Robert Boswell is the author of six novels, three story collections, a play, a cyberpunk novel, and two books of nonfiction. He has received National Endowment for the Arts Fellowships, a Guggenheim Fellowship, the Iowa School of Letters Award for Fiction, the PEN West Award for Fiction, the John Gassner Prize for Playwriting, and the Evil Companions Award. His stories have appeared in the New Yorker, Best American Short Stories, O. Henry Prize Stories, Pushcart Prize Stories, Esquire, The New Yorker, The Atlantic, Harpers, and many other magazines. He is married to Antonya Nelson.
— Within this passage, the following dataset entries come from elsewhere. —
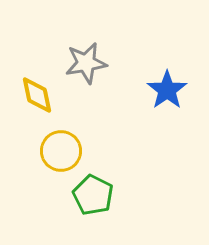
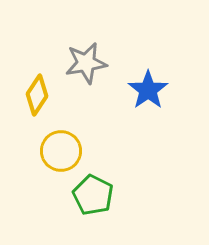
blue star: moved 19 px left
yellow diamond: rotated 45 degrees clockwise
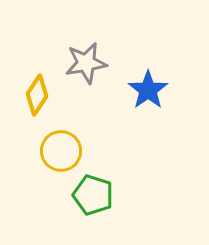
green pentagon: rotated 9 degrees counterclockwise
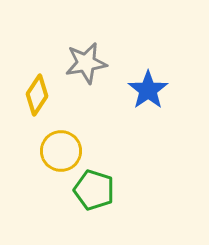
green pentagon: moved 1 px right, 5 px up
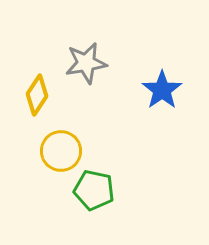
blue star: moved 14 px right
green pentagon: rotated 6 degrees counterclockwise
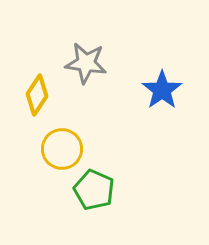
gray star: rotated 18 degrees clockwise
yellow circle: moved 1 px right, 2 px up
green pentagon: rotated 12 degrees clockwise
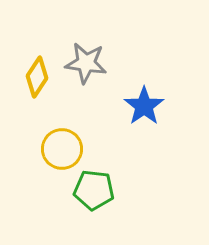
blue star: moved 18 px left, 16 px down
yellow diamond: moved 18 px up
green pentagon: rotated 18 degrees counterclockwise
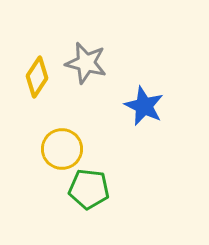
gray star: rotated 6 degrees clockwise
blue star: rotated 12 degrees counterclockwise
green pentagon: moved 5 px left, 1 px up
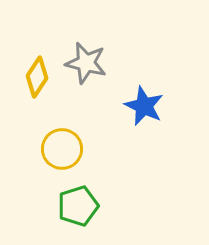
green pentagon: moved 11 px left, 17 px down; rotated 24 degrees counterclockwise
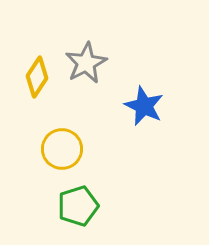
gray star: rotated 30 degrees clockwise
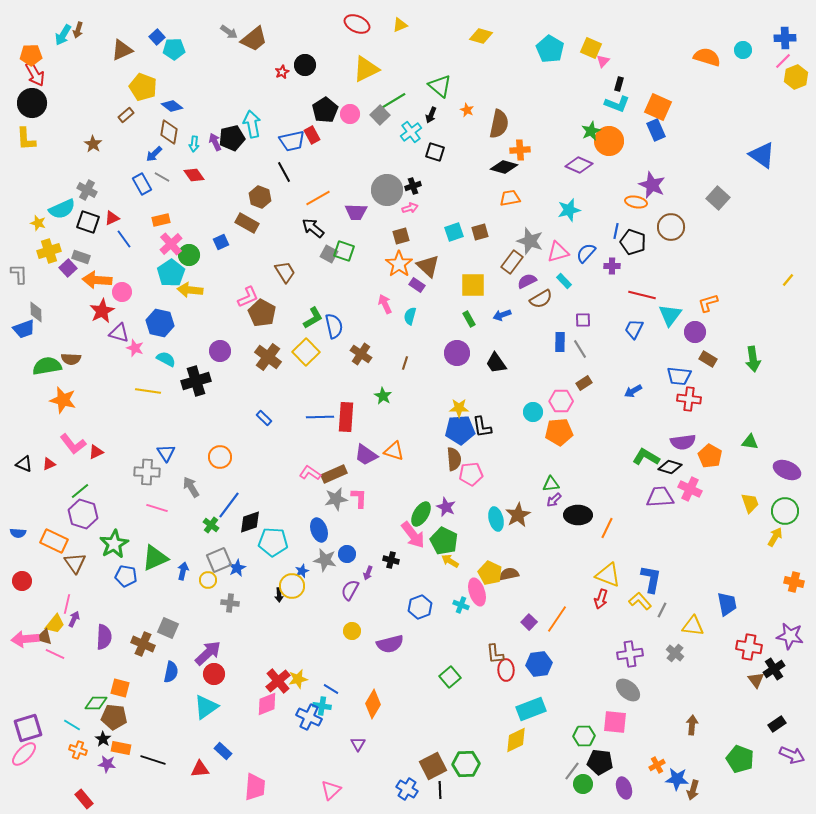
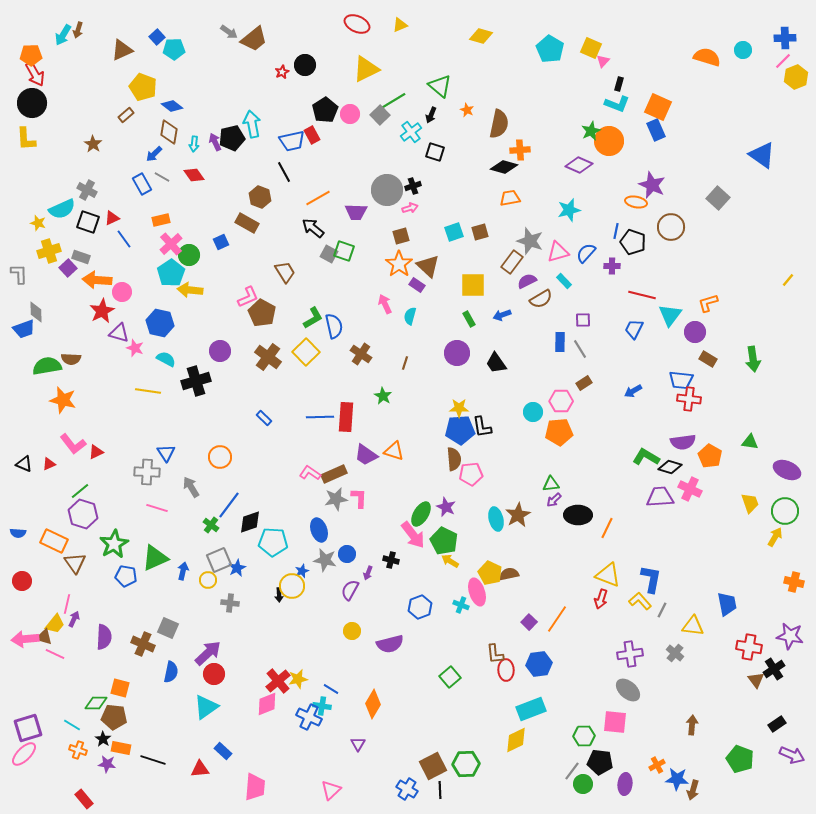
blue trapezoid at (679, 376): moved 2 px right, 4 px down
purple ellipse at (624, 788): moved 1 px right, 4 px up; rotated 25 degrees clockwise
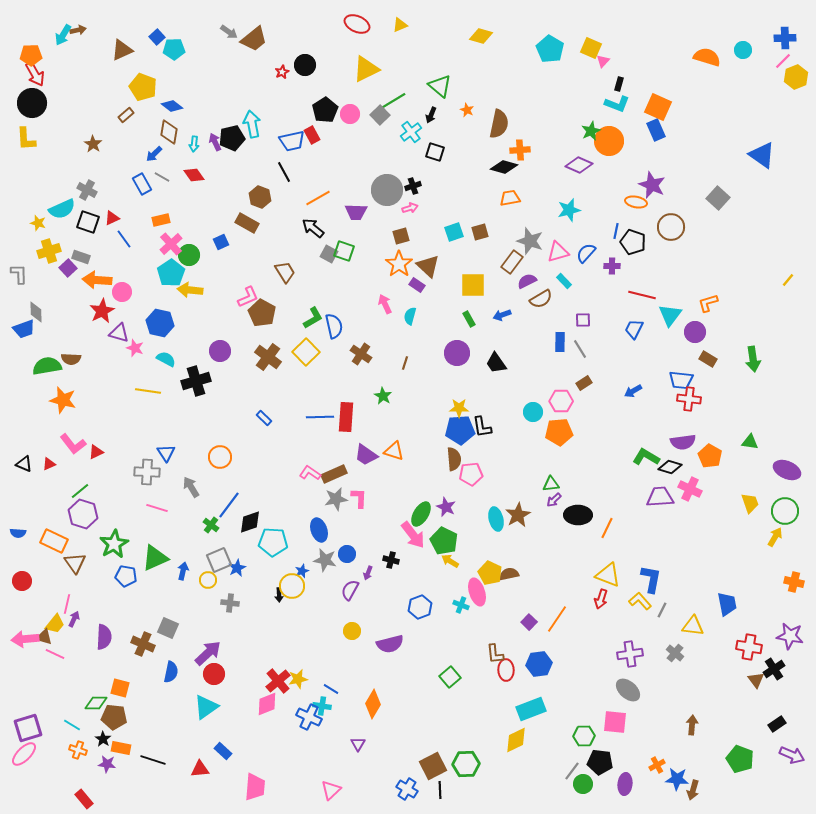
brown arrow at (78, 30): rotated 119 degrees counterclockwise
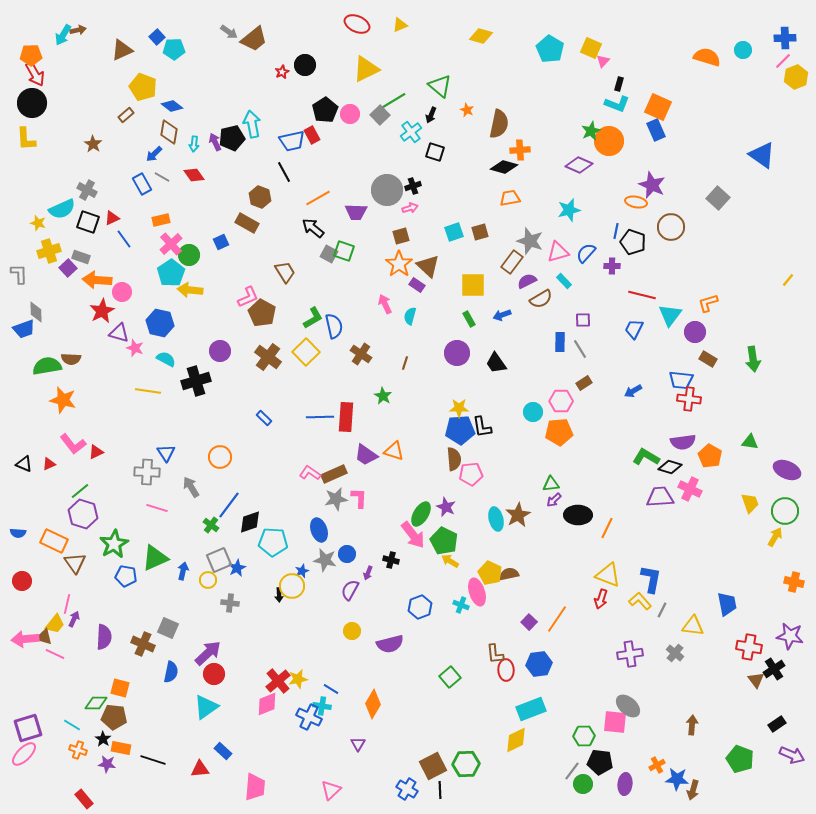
gray ellipse at (628, 690): moved 16 px down
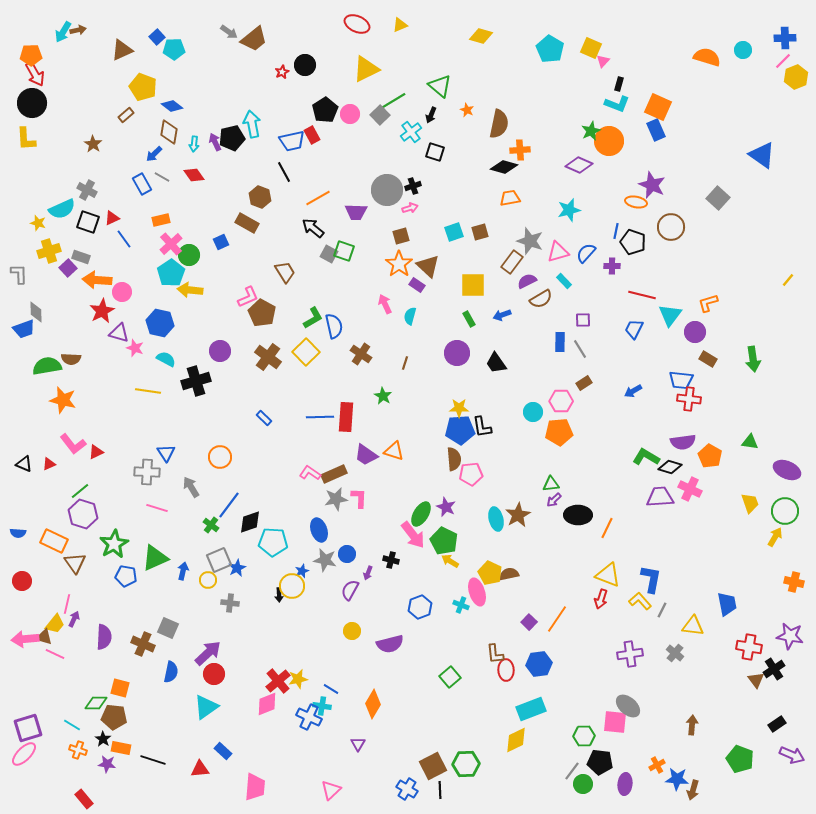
cyan arrow at (63, 35): moved 3 px up
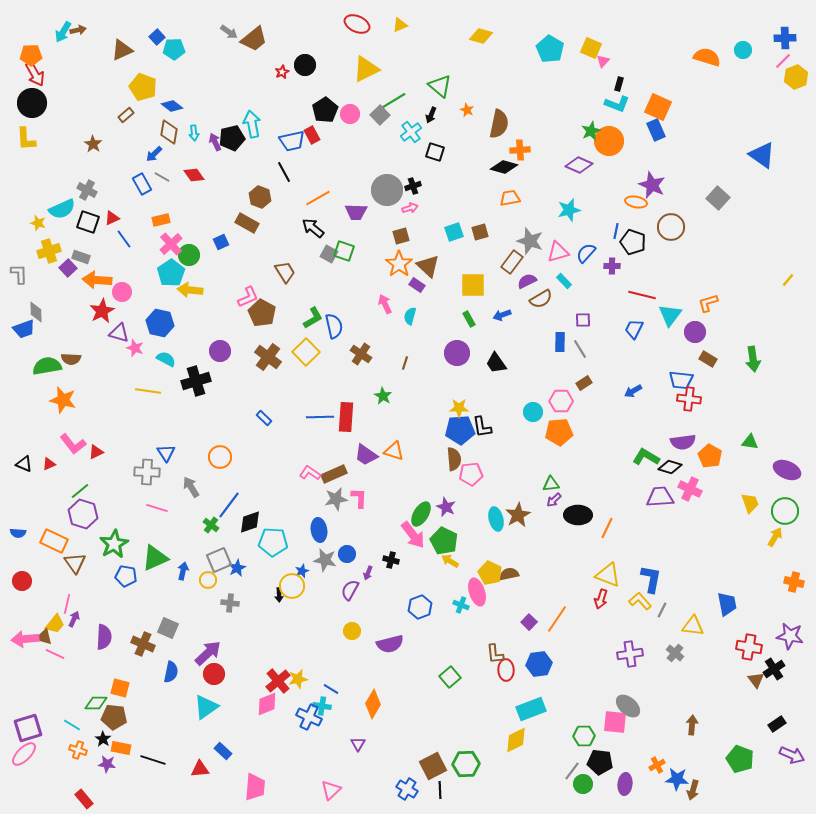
cyan arrow at (194, 144): moved 11 px up; rotated 14 degrees counterclockwise
blue ellipse at (319, 530): rotated 10 degrees clockwise
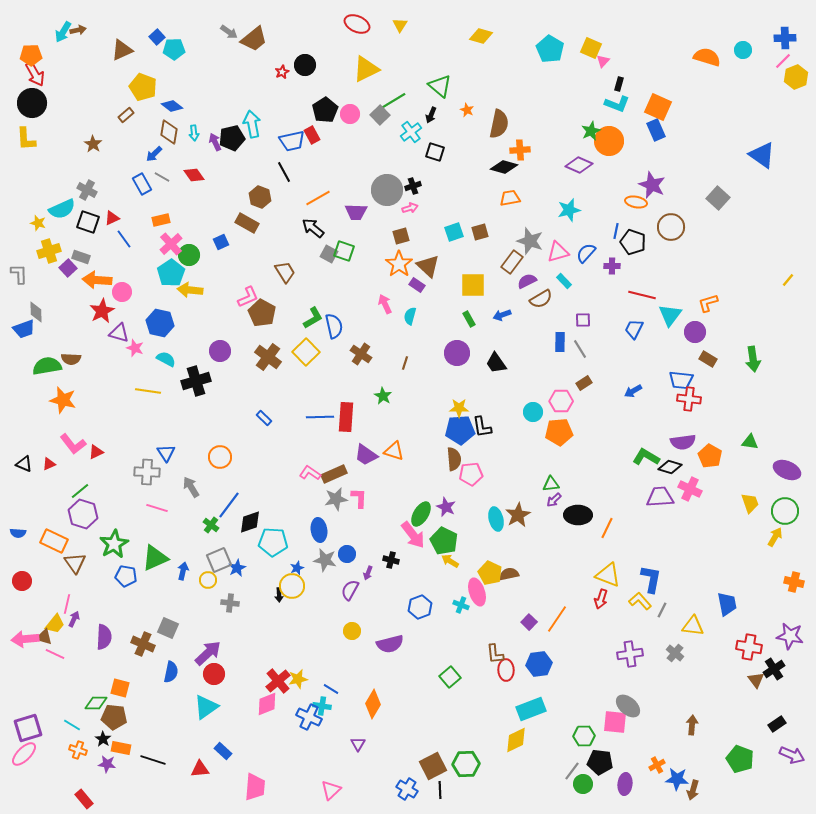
yellow triangle at (400, 25): rotated 35 degrees counterclockwise
blue star at (302, 571): moved 5 px left, 3 px up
They share the Cullen Endowed Chair in Creative Writing at the University of Houston.

Christopher Castellani’s fourth novel, Leading Men — for which he received fellowships from the Guggenheim Foundation, the Massachusetts Cultural Council, and the MacDowell Colony — was published by Viking in February 2019. His collection of essays on point of view in fiction, The Art of Perspective, was published by Graywolf in 2016. His three previous novels, a trilogy that follows an immigrant Italian family, were published by Algonquin. Castellani has just finished his two-year term as the Writer-in-Residence at Brandeis University, and has been a fiction supervisor and frequent member of the academic board at Warren Wilson since 2008. In 2024, he was awarded a Literature fellowship from the National Endowment for the Arts. He lives mostly in Provincetown, MA.

David Haynes is the author of seven novels for adults and five books for younger readers.  He is an emeritus professor of English at Southern Methodist University, where he directed the creative writing program for ten years. Since 1996 he has taught regularly in MFA Program for Writers at Warren Wilson College, and has also taught writing at the University of Missouri-St. Louis, Hamline University, at the Writer’s Center in Bethesda, MD, and at the Writers’ Garret in Dallas. He has received a fellowship from the Minnesota State Arts Board, and several of his short stories have been read and recorded for the National Public Radio series “Selected Shorts.” His seventh and most recently novel is A STAR IN THE FACE OF THE SKY. He is also the author of a series for children called “The West Seventh Wildcats.” His upcoming book is a collection, MARTHA’S DAUGHTER: A NOVELLA AND STORIES.

David spent fifteen years as a K-12 teacher in urban schools, mostly teaching middle grades in Saint Paul, Minnesota.  He worked on numerous school reform efforts, including developing the influential Saturn School of Tomorrow, where he served as Associate Teacher for Humanities.  He has been involved in the work of the National Board for Professional Teaching Standards, coordinating efforts of the nation’s finest educators to develop standards in the fields of social studies, vocational education, early childhood education and for teachers of students whose first language is not English.

David Haynes co-founded and serves as the Board Chair for Kimbilio, a community of writers and scholars committed to developing, empowering and sustaining fiction writers from the African diaspora and their stories.

Alix Ohlin is the author of six books, most recently We Want What We Want: Stories (2021). Her 2019 novel Dual Citizens, like her novel Inside, was a finalist for the Scotiabank Giller Prize and the Rogers Writers’ Trust Fiction Prize. Her work has appeared in The New Yorker, Tin House, Best American Short Stories, and many other places. She lives in Vancouver, where she is the Director of the UBC School of Creative Writing.